У Харра аж в глазах потемнело. Вот только холуйской должности ему и не хватало! Только намылился с караванами постранствовать…
– Аль не доволен? – изумился амант.
– Меня ты не спрашивай, мне в обережниках ходить не впервой, – умудрился вывернуться Харр. – А вот что ты доволен не будешь, так это я тебе наперед голову прозакладывать могу. Вот не поверишь: хоть бы раз мне с чести такой превеликой не бежать в темный лес, хорошо если не без порток. А уж было там что или не было, значения не имеет…

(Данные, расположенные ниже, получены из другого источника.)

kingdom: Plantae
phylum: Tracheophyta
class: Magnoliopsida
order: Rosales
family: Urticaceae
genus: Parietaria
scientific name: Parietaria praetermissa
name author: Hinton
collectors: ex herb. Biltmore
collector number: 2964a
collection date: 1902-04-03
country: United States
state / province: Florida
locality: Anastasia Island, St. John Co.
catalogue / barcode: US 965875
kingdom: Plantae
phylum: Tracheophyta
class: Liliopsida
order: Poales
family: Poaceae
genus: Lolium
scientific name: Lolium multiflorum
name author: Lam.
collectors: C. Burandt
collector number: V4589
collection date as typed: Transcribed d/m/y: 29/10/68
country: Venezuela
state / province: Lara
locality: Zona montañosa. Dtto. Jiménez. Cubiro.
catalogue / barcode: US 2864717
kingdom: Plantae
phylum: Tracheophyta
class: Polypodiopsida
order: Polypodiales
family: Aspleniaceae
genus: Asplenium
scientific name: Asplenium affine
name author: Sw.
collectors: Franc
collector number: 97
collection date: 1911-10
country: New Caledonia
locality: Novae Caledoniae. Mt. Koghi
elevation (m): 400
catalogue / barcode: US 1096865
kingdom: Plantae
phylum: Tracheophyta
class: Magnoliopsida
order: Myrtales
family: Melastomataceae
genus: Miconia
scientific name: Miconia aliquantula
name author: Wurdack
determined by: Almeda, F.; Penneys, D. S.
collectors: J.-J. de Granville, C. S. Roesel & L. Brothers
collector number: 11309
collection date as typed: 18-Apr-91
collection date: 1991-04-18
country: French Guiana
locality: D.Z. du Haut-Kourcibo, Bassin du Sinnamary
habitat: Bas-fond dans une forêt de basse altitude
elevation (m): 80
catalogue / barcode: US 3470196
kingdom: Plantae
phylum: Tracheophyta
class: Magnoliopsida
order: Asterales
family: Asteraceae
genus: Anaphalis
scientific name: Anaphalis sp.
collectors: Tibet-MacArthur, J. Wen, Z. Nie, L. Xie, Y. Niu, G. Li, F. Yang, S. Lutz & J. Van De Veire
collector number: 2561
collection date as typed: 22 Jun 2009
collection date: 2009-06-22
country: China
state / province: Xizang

Иддс даже жевать перестал и молча уперся в гостя немигающими глазами цвета темного пива. Только сейчас Харр понял, что напоминало ему это лицо с двумя вытянутыми окружьями смоляного волоса, обрамлявшими глаз и часть щеки: ежели черное на белое поменять да три хохла на загривке вздыбить, то как раз получится голова диковинной птицы, обитавшей на крыше маленького замка принцессы Сэниа,
Амант сглотнул комок, застрявший в горле, и как-то не совсем внятно пробормотал:
– Слушай, я тебе как мужик мужику скажу – ты ж урод…
Харр только хмыкнул:
– А ты лет так через тридцать о том свою властительницу спроси; ежели ничего промеж нами не будет, так она тебе правду скажет, а вот если… хм… то и соврет.
– Утопить бы тебя в блевотине, потрох ты свинячий! – загрохотал амант.
– Не родился еще такой гад, чтоб меня с ног до головы обгадить, примирительно проговорил по-Харрада. – И кончим про владычицу дома. А вот дочку ты береги, шустра больно.
С тем и ушел к воротам, до смерти довольный, что и тут вывернулся. И пирог еще целый за пазуху прихватил, правда, незнамо с чем.
Ночь они прокоротали вдвоем с Дяхоном, прислонившись к теплой не по-ночному стене и поглядывая вверх, где, свесив ноги наружу, все время несли вахту два стражника, зорко вглядывавшихся в темноту: не зажужжит ли, наливаясь тревожным светом, вестник нападения? Но пирли иногда пролетали, со свистом рассекая влажный воздух – невидимые. Звезды мигали, чуть притушенные туманом, и никакой злобы не было в лучах скромной зеленоватой плошки… так светится глаз у сытого волка. Даже не верится, какой страшной она была всего седьмицу назад.
– Кажись, минуло нас лихолетье, – задумчиво проговорил Харр, глядя вверх.
– А у нас никто и не сомневался, – отозвался Дяхон. – Звезда-то была зеленая, нашенская. Своих не обидела. А правду бают, что это ты ее пригасил?
– Врут, – уверенно сказал Харр, разламывая надвое пирог и протягивая меньшую долю старому воину. – Сама погасла. А что, у вас всякое лихолетье со звезды-страшилки начинается?